In the Battle for Open I talk about how much effort is wasted in the current bid writing proposal:

Some of the inherent waste in current practice often goes unnoticed, because it is accepted practice that academics have been enculturated into. For example, some researchers can spend considerable time, months even, developing research bids to submit to funders. Stevenson (2013) calculated 3 months for a proposal, but the Research Councils UK found that 12 days for a conventional proposal was the average (RCUK 2006). The success rates of bids are decreasing as it becomes more competitive; for instance, the ESRC state that only 17% of bids were successful in 2009–10 (ESRC 2010). If a bid is unsuccessful then sometimes it will be modified and submitted elsewhere, but often it is simply abandoned and the researcher moves on to the next one. That equates to a lot of lost time and knowledge. The RCUK report in 2006 estimated that £196 million was spent on applications to the eight UK research councils, most of which was staff time. The number of applications increases every ­year – ­there were 2,800 bids submitted to ESRC in 2009–10, an increase in 33% from 2005–6, so this figure is likely to have increased significantly. Some of these 2,800 proposals were studentships, which have a higher success rate, but even taking an optimistic figure of 800 bids accepted to account for studentships, this still leaves 2,000 failed bids. If we take RCUK’s figure of 12 days as an average per bid, then this equates to 65 years of effort, and this is just one of several major research councils in the UK and Europe to whom researchers will be bidding. Obviously this is just an indicative figure, and there are many assumptions in its calculation that one could challenge, but nevertheless, the nature of research as it is currently conceived has a lot of waste assumed within it. This is not to suggest that the ­peer-­review process is not valid, but that the failure to capitalise on rejected bids represents a substantial waste of resources. As with open source software and OER approaches to teaching, open approaches to research may provide a more efficient method.

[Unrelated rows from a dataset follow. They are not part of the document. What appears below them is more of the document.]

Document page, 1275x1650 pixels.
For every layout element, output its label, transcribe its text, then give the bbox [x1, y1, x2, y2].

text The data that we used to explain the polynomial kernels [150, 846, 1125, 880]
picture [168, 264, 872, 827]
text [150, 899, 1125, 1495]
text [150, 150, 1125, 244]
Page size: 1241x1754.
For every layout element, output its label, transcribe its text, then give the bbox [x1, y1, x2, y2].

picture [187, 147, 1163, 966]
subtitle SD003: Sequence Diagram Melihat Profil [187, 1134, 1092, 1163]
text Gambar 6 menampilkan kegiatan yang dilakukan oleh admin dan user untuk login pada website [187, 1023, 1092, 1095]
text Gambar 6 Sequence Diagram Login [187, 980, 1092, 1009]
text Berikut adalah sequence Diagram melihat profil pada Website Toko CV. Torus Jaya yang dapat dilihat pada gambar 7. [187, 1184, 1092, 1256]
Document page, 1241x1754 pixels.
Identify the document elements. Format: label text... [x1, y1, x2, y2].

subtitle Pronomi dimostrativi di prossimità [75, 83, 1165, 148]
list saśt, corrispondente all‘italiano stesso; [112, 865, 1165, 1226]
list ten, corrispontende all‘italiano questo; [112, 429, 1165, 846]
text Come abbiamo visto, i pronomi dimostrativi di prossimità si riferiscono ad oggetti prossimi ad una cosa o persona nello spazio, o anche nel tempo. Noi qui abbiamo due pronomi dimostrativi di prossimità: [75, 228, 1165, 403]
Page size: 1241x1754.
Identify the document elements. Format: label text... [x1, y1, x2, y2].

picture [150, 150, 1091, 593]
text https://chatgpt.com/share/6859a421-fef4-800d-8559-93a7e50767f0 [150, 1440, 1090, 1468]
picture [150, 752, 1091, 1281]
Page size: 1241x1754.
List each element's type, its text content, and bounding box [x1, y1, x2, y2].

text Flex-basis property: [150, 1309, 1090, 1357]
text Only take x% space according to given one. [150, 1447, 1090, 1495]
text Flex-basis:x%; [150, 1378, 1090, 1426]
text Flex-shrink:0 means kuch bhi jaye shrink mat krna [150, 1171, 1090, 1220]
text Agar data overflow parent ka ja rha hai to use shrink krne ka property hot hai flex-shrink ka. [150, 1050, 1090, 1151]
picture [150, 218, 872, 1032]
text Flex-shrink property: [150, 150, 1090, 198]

That was 65 years of wasted academic effort for just one research council in one country. And many of these are never revisited. That is a very inefficient way to operate. While research bodies have tackled some aspects of openness, for example mandating publications are open access, and have searchable databases for funded projects (eg the ESRC one), they don’t tackle this waste problem. The simple solution is to make all bids openly available also (I’m not aware of a funder who does this, but please let me know if there is one). Maybe not all aspects, individuals and institutions may want to keep salary costs, or overheads private, but the main idea and methodology could be made available. Others could then build on these, as well as allowing the type of meta interpretation my friend at UNESCO was interested in.

But this probably wouldn’t be easy to realise, and it really gets at the difference between an open culture and a more circumspect one. The research system overall may benefit, but there would be risks to individuals. For example, research teams in more expensive countries may never get funded because the funders know that if it’s a good proposal, someone else will take it and adapt it for half the price. Would people be cautious about what they shared in research bids? People do alter and resubmit so would this undermine that?

There would be some adjustment required, but if we’re using CC-BY (maybe even CC-NC) then the original party would be credited. The point of research is often not just that you have the idea, but that you have the ability and expertise to conduct it also, so it wouldn’t simply be a case of lowest bidder. This would be a more radical step to an open research culture. Part of me is just sad at all those very good research proposals that never see the light of day.